> [Exercise text]
= Beginning of Section =
DEV Community

Cover image for Solved: Automated Log Rotation and Archiving to Google Cloud Storage
Darian Vance
Darian Vance

Posted on • Originally published at wp.me

Solved: Automated Log Rotation and Archiving to Google Cloud Storage

🚀 Executive Summary

TL;DR: Effectively managing application logs is crucial for system health and compliance. This guide provides an automated solution using logrotate for local log management and a custom Python script to archive compressed logs to Google Cloud Storage, ensuring scalable, cost-effective, and centralized historical data retention.

🎯 Key Takeaways

  • logrotate can be configured with directives like daily, rotate 7, compress, delaycompress, and postrotate to manage local log files efficiently before archiving.
  • Authentication to Google Cloud Storage for log uploads is securely handled via a Service Account with the Storage Object Creator role, using a downloaded JSON key file.
  • A Python script, integrated into logrotate’s postrotate section, utilizes the google-cloud-storage library to upload rotated and compressed log files to a specified GCS bucket, optionally deleting local copies.

Automated Log Rotation and Archiving to Google Cloud Storage

Introduction

Managing logs effectively is a cornerstone of robust system administration and application development. Unmanaged logs can quickly consume valuable disk space, degrade system performance, and complicate troubleshooting efforts. Furthermore, retaining logs for compliance or auditing purposes often necessitates a durable and scalable storage solution that goes beyond local file systems.
= End of Section =
> [What you should do]
Return the log rotation article above word for word, from its first line through its last.

> [Material provided]
= Beginning of Section =
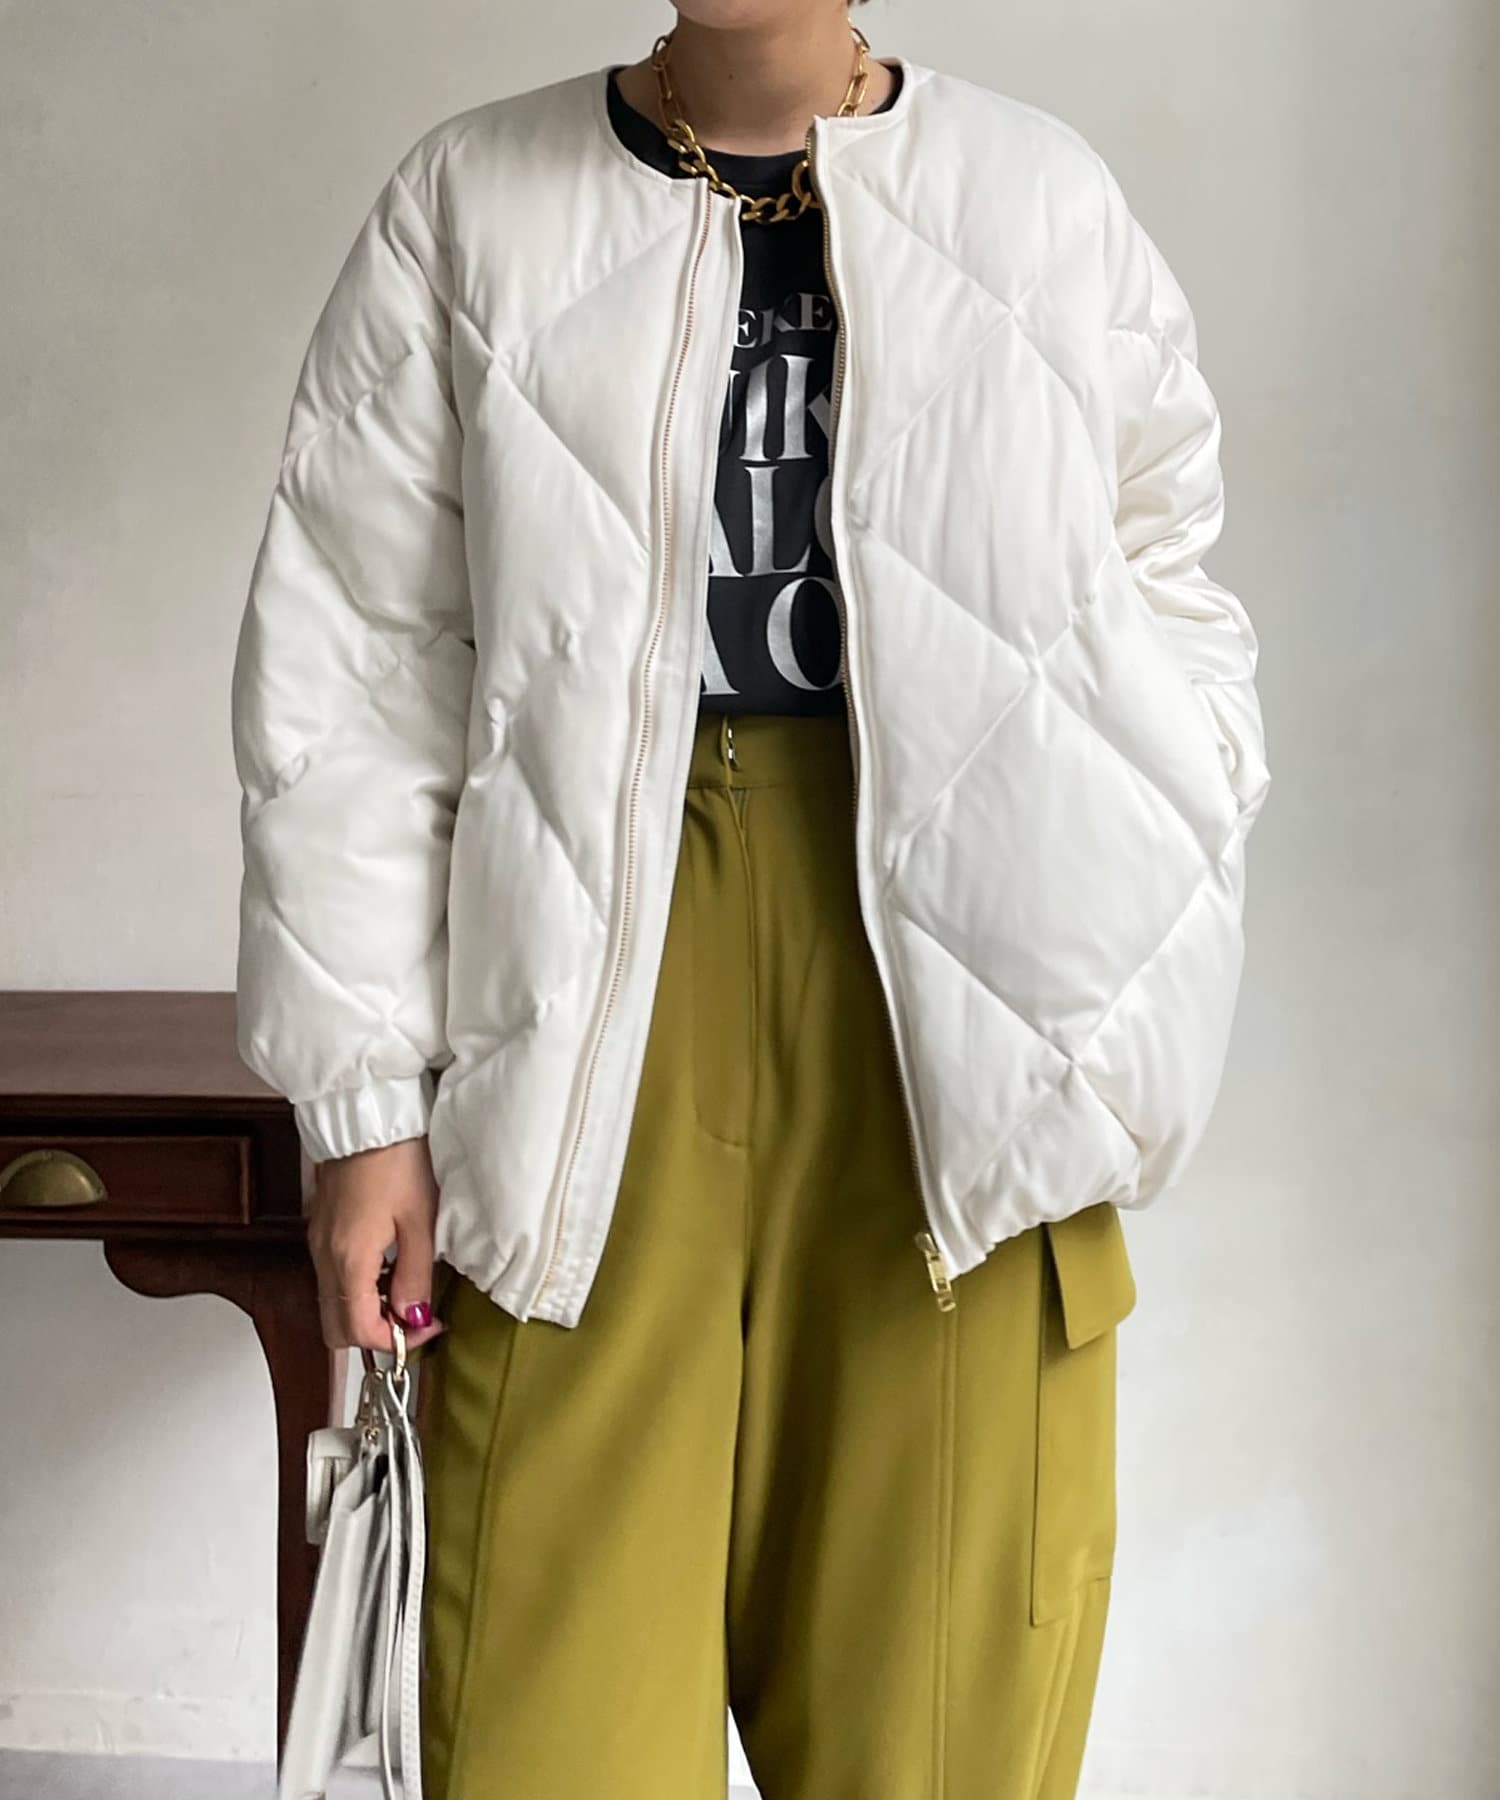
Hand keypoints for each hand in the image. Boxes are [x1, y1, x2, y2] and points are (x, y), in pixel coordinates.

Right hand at [308, 1136, 446, 1353]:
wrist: (366, 1114)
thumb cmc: (397, 1158)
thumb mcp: (421, 1220)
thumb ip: (416, 1275)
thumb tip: (414, 1316)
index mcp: (348, 1259)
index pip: (359, 1331)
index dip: (396, 1342)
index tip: (428, 1328)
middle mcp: (323, 1257)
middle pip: (335, 1328)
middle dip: (376, 1334)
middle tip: (415, 1317)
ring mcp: (318, 1243)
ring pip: (332, 1305)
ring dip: (368, 1311)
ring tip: (407, 1289)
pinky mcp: (321, 1229)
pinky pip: (332, 1278)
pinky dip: (358, 1288)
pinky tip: (388, 1267)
= End of Section =
> [Response box]
DEV Community

Cover image for Solved: Automated Log Rotation and Archiving to Google Cloud Storage
Darian Vance
Darian Vance

Posted on • Originally published at wp.me

Solved: Automated Log Rotation and Archiving to Google Cloud Storage

🚀 Executive Summary

TL;DR: Effectively managing application logs is crucial for system health and compliance. This guide provides an automated solution using logrotate for local log management and a custom Python script to archive compressed logs to Google Cloud Storage, ensuring scalable, cost-effective, and centralized historical data retention.

🎯 Key Takeaways

  • logrotate can be configured with directives like daily, rotate 7, compress, delaycompress, and postrotate to manage local log files efficiently before archiving.
  • Authentication to Google Cloud Storage for log uploads is securely handled via a Service Account with the Storage Object Creator role, using a downloaded JSON key file.
  • A Python script, integrated into logrotate’s postrotate section, utilizes the google-cloud-storage library to upload rotated and compressed log files to a specified GCS bucket, optionally deleting local copies.

Automated Log Rotation and Archiving to Google Cloud Storage

Introduction

Managing logs effectively is a cornerstone of robust system administration and application development. Unmanaged logs can quickly consume valuable disk space, degrade system performance, and complicate troubleshooting efforts. Furthermore, retaining logs for compliance or auditing purposes often necessitates a durable and scalable storage solution that goes beyond local file systems.